Exercise requirements
Copy the text of the rows below verbatim, from the line containing "You can share this story by using your soc" through the end of the rows. Leave the pictures out of your answer.

Stored data entries:
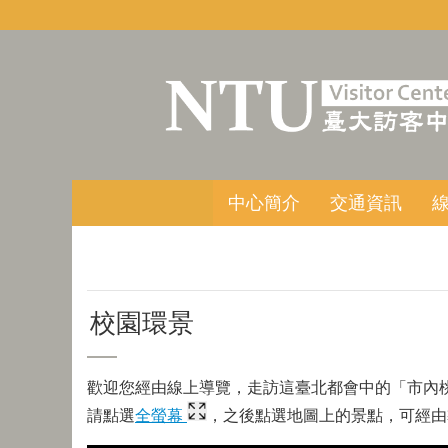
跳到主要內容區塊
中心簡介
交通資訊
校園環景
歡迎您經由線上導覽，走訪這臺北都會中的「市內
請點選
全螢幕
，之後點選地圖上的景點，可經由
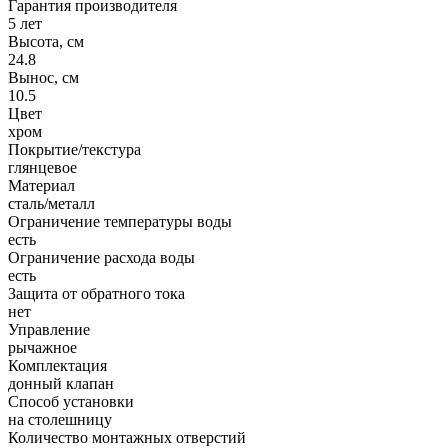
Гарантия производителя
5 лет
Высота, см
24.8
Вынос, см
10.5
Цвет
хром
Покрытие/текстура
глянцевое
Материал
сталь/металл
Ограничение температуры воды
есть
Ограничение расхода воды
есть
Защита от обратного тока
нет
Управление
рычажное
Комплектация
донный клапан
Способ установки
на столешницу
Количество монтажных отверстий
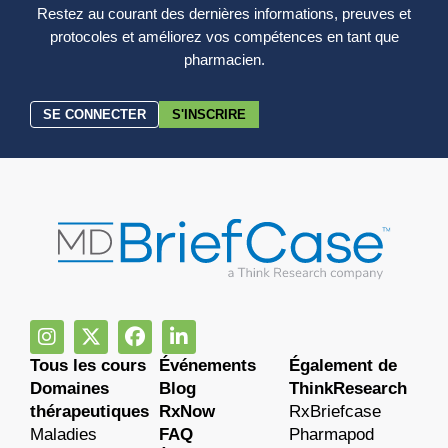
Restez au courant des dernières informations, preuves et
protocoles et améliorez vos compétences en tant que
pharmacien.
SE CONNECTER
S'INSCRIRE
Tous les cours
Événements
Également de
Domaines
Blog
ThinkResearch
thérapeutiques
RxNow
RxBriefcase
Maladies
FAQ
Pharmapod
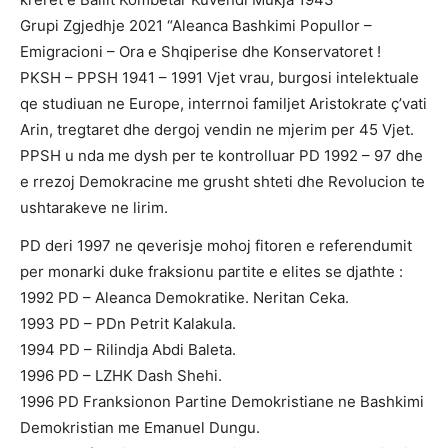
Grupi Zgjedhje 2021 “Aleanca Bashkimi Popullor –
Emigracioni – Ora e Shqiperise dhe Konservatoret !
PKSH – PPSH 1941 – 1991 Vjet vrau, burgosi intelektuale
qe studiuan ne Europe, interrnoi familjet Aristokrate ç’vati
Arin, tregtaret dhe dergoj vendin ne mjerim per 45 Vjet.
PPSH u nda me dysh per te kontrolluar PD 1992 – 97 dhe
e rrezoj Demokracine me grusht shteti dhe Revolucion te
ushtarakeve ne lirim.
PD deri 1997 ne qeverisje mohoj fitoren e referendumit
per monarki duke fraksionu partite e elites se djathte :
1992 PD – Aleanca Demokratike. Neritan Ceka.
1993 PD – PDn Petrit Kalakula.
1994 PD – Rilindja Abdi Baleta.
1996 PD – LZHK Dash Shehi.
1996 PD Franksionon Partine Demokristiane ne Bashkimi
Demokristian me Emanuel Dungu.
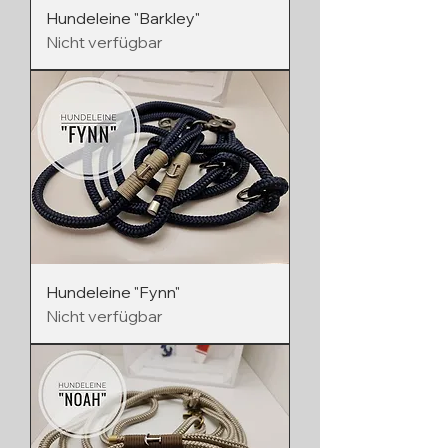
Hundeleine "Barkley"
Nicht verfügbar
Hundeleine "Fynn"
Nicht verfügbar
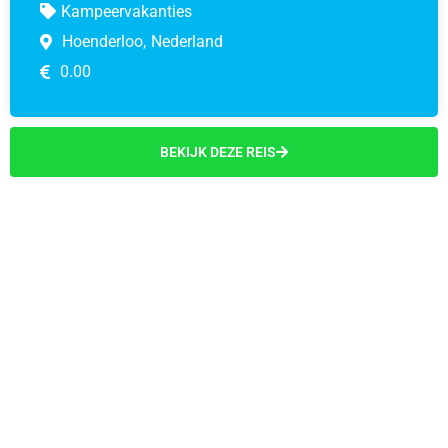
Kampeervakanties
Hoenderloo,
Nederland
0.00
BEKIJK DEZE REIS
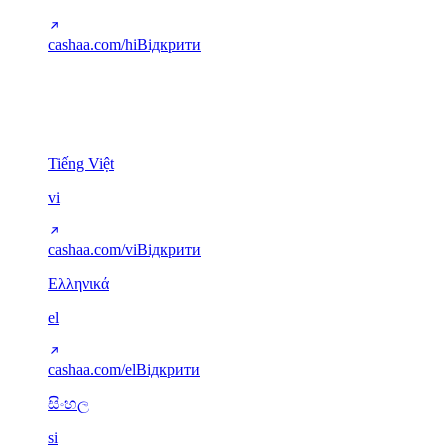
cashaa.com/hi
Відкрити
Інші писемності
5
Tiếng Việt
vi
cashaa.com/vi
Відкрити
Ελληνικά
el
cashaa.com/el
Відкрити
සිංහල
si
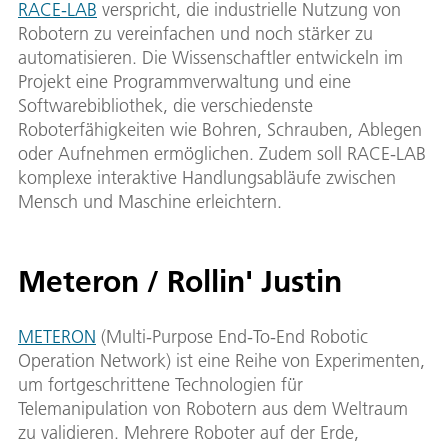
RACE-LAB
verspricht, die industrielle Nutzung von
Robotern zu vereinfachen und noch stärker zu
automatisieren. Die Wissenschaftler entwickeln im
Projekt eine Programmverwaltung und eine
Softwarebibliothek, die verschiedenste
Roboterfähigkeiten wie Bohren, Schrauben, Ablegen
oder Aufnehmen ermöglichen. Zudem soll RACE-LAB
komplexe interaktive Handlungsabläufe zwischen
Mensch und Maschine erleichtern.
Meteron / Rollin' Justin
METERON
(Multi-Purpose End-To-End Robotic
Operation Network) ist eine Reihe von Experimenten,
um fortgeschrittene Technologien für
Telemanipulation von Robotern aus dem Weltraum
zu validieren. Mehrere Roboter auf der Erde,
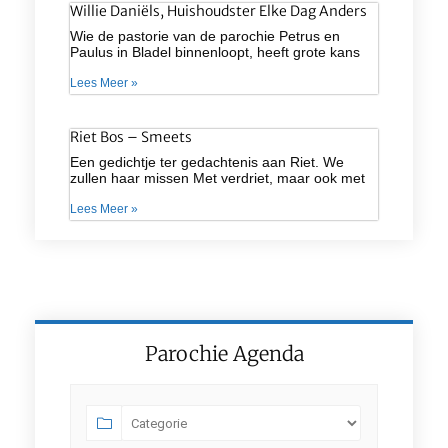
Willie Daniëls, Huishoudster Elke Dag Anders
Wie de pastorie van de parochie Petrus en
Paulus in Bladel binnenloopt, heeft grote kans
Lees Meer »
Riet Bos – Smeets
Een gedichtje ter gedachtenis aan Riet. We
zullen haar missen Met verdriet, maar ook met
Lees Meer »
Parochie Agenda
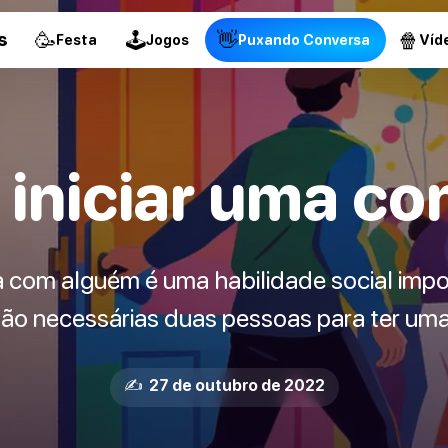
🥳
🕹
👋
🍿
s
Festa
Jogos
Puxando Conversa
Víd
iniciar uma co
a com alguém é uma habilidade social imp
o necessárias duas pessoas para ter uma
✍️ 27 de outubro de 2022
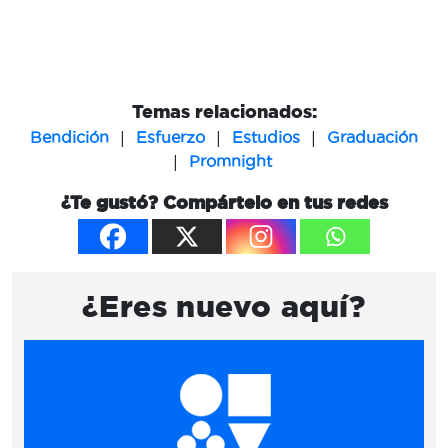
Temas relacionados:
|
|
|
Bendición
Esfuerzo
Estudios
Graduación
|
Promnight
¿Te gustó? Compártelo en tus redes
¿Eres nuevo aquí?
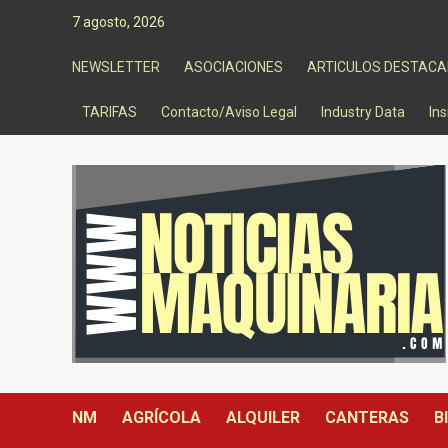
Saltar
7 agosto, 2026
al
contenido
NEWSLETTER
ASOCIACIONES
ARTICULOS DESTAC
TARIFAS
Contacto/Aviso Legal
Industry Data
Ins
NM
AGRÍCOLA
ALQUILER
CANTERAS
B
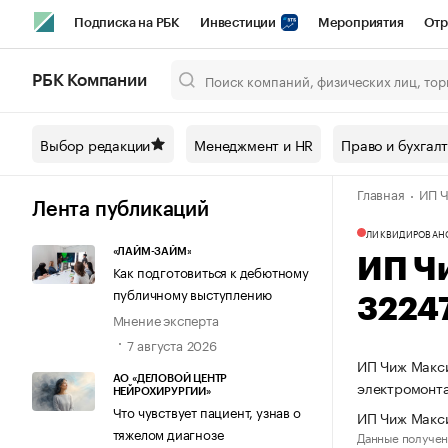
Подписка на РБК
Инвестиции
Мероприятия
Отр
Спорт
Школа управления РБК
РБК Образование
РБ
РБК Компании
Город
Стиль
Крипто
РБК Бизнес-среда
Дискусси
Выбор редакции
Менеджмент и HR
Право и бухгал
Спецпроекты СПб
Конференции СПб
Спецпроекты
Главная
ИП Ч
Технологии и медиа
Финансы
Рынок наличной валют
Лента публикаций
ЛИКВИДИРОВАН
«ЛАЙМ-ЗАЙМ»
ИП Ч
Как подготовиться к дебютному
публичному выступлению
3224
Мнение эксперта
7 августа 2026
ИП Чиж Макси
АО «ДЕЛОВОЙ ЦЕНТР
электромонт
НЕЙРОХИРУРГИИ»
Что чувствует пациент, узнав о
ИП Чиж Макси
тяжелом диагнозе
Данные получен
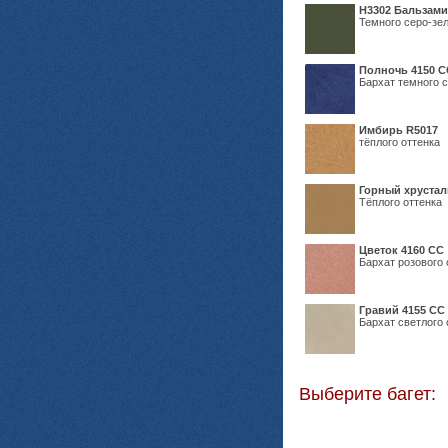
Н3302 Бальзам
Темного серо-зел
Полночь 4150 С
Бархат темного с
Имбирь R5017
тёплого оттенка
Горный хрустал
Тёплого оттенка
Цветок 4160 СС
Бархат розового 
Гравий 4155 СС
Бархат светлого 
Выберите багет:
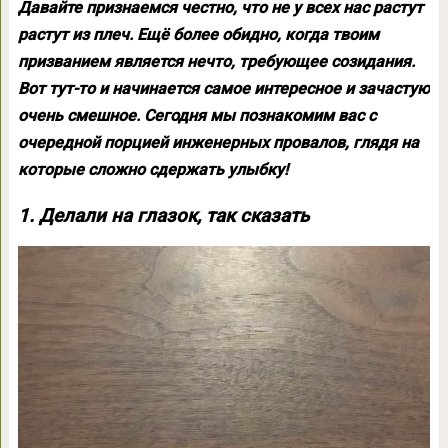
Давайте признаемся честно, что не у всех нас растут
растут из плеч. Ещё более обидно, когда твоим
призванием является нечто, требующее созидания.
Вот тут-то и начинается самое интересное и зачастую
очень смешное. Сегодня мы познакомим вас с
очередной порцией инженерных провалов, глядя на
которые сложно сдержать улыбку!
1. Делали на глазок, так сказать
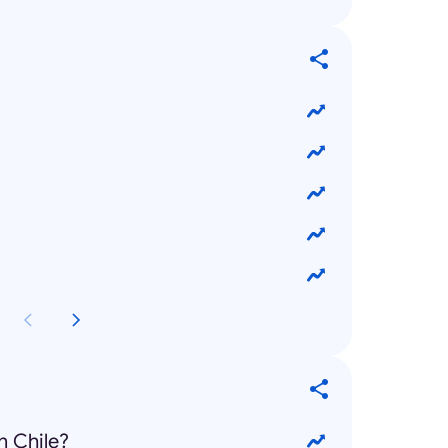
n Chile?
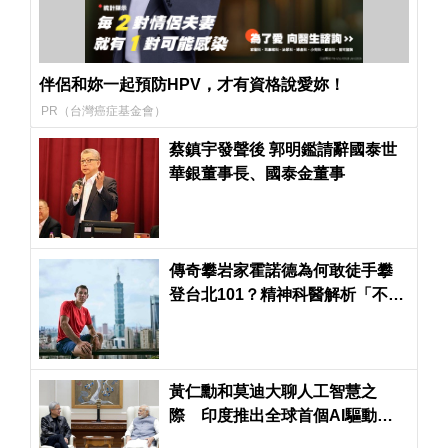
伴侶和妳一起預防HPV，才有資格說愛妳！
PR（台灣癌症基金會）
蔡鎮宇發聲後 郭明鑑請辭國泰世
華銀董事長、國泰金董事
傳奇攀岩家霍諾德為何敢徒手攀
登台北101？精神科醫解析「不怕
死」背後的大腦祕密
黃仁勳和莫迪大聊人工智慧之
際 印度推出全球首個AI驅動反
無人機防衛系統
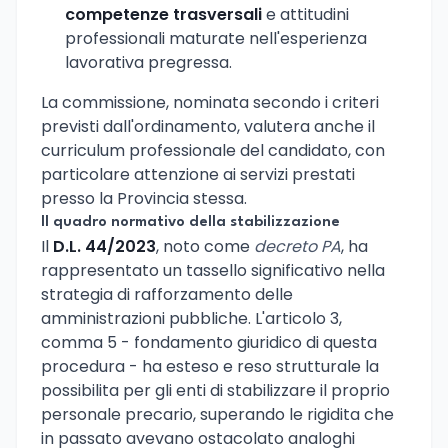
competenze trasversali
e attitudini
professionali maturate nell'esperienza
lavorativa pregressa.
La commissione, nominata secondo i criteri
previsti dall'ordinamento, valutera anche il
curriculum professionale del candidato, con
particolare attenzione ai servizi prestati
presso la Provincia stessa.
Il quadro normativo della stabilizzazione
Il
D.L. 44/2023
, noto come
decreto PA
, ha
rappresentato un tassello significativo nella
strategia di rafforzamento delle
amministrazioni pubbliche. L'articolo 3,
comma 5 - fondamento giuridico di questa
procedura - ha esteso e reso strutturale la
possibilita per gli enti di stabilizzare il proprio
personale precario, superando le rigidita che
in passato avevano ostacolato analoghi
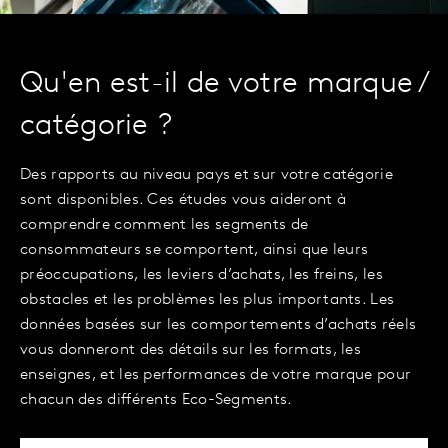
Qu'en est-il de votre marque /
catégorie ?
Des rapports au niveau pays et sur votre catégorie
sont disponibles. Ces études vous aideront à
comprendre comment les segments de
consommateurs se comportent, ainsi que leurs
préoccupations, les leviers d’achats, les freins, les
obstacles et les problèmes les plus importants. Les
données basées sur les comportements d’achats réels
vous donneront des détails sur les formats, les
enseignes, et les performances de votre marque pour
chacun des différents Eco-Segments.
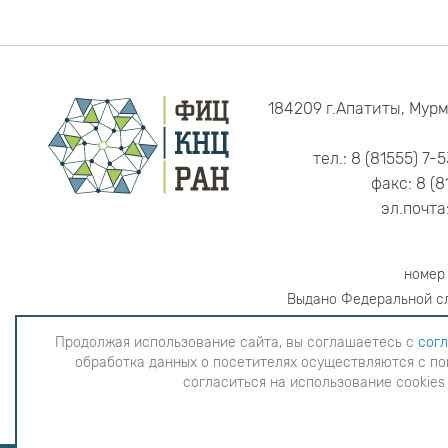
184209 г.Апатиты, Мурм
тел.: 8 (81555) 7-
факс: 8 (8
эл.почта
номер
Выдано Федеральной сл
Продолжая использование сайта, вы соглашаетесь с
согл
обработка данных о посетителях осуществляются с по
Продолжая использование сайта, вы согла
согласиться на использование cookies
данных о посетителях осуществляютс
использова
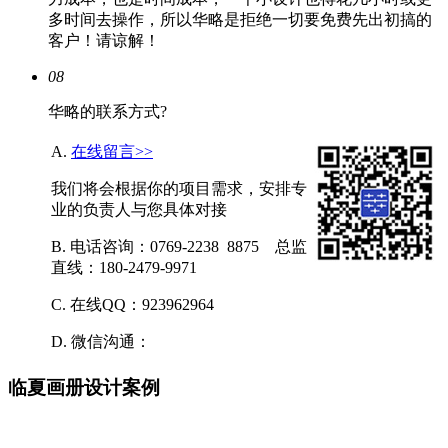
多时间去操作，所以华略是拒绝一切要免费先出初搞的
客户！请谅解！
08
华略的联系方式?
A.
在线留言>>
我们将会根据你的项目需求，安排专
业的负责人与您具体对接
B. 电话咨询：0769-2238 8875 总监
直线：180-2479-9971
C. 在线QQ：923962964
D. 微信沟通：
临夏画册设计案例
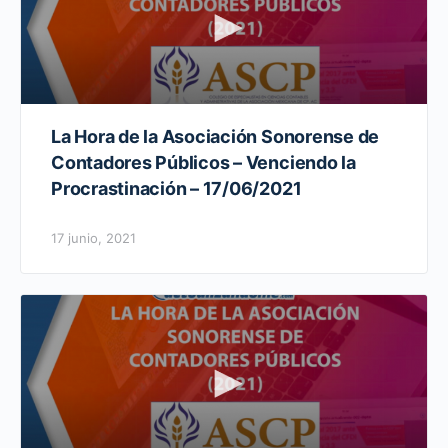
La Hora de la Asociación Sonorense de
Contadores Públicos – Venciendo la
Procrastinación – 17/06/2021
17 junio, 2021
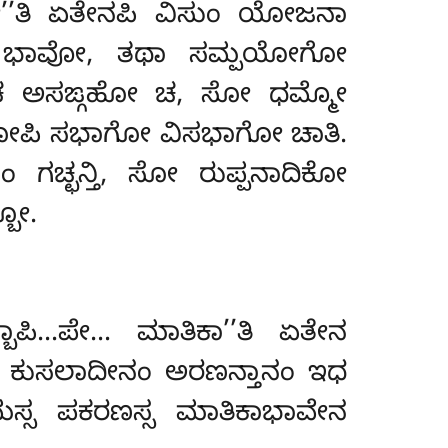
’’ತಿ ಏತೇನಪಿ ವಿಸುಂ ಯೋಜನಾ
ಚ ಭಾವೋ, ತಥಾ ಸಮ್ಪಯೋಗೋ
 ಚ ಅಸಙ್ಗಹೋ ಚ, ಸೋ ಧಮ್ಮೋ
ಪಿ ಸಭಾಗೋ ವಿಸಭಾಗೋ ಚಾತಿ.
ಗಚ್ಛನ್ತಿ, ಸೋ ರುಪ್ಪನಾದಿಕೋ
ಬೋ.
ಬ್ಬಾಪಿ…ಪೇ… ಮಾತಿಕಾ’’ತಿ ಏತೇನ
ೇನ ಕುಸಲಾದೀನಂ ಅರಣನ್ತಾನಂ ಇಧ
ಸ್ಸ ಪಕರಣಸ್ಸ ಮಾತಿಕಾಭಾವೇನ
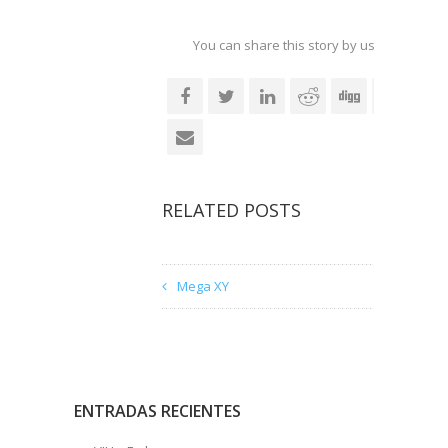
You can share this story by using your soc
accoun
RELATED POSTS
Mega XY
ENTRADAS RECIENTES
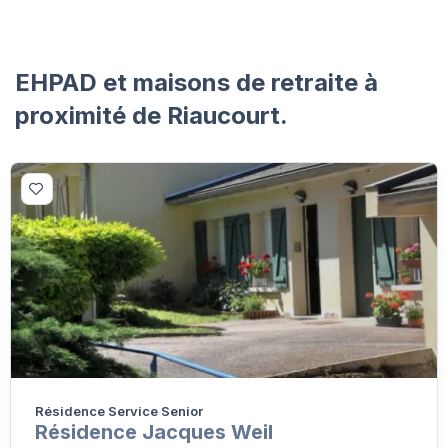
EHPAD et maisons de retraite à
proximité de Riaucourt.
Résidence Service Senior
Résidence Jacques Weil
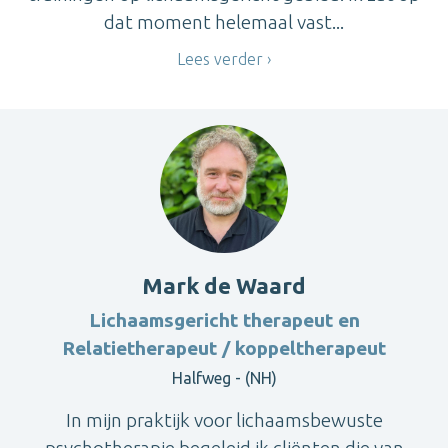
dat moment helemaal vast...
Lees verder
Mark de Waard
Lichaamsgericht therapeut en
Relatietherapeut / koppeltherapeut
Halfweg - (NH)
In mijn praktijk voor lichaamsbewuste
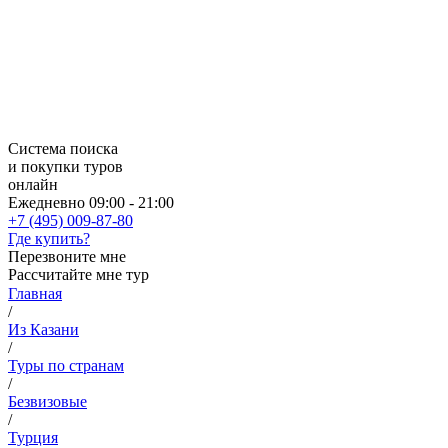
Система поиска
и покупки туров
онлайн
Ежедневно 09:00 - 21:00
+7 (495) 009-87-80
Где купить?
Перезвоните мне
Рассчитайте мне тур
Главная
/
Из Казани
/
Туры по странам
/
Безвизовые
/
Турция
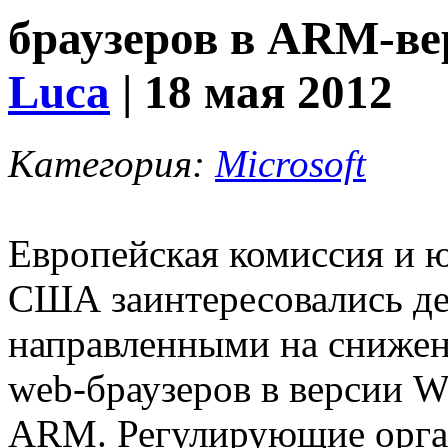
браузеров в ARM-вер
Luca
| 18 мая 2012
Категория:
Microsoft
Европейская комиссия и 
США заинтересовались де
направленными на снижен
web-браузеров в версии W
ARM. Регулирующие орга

Exercise response
You can share this story by using your soc
accoun
RELATED POSTS
Mega XY
ENTRADAS RECIENTES
EHPAD et maisons de retraite à
proximité de Riaucourt.
Résidence Service Senior
Résidence Jacques Weil
dat moment helemaal vast...
Lees verder
Mark de Waard
Lichaamsgericht therapeut en
Relatietherapeut / koppeltherapeut
Halfweg - (NH)
In mijn praktijk voor lichaamsbewuste
Система поиска
и покупки туров
онлайн
Ежедневно 09:00 - 21:00
+7 (495) 009-87-80
Где купить?
Перезвоните мне
Рассчитайте мне тур
Главная
/
Из Казани
/
Туры по странам
/
Безвизовые
/
Турция
браузеров в ARM-вер
Luca
| 18 мая 2012
Категория:
Microsoft
Европейская комиссия и 
США заинтересовались де
направленными на снижен
web-браузеров в версии W
ARM. Регулирующие орга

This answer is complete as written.